I read following example on Pipelines and GridSearchCV in Python: http://www.davidsbatista.net/blog/2017/04/01/document_classification/
Logistic Regression:
pipeline = Pipeline([
('tfidf', TfidfVectorizer(stop_words=stop_words)),
('clf', OneVsRestClassifier(LogisticRegression(solver='sag')),
])
parameters = {
'tfidf__max_df': (0.25, 0.5, 0.75),
'tfidf__ngram_range': [(1, 1), (1, 2), (1, 3)],
"clf__estimator__C": [0.01, 0.1, 1],
"clf__estimator__class_weight": ['balanced', None],
}
SVM:
pipeline = Pipeline([
('tfidf', TfidfVectorizer(stop_words=stop_words)),
('clf', OneVsRestClassifier(LinearSVC()),
])

--- --- ---

■ Work item: Continue the post about Pipelines and GridSearchCV in Python, starting after the SVM pipeline definition that ends it.

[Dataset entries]
--- --- ---

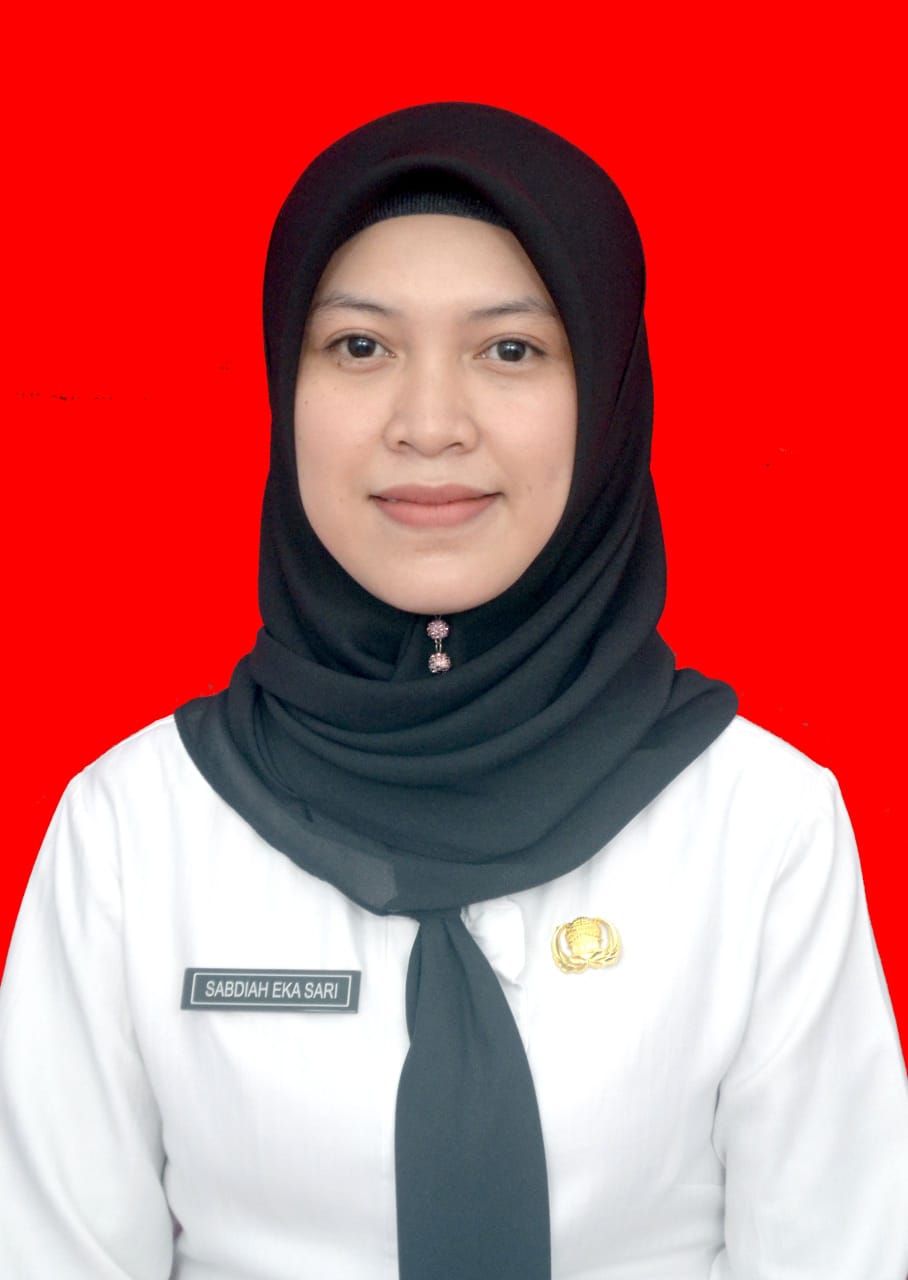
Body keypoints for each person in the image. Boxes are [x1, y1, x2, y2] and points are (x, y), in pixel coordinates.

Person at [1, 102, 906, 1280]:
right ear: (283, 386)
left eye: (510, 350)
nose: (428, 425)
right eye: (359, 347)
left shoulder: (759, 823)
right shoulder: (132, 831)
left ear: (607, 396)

--- --- ---

■ Output of the task:
parameters = {
'tfidf__max_df': (0.25, 0.5, 0.75),
'tfidf__ngram_range': [(1, 1), (1, 2), (1, 3)],
"clf__estimator__C": [0.01, 0.1, 1],
"clf__estimator__class_weight": ['balanced', None],
}
Is there a way that Logistic Regression and SVM could be combined into one Pipeline? Say, I have a TfidfVectorizer and like to test against multiple classifiers that each then output the best model/parameters.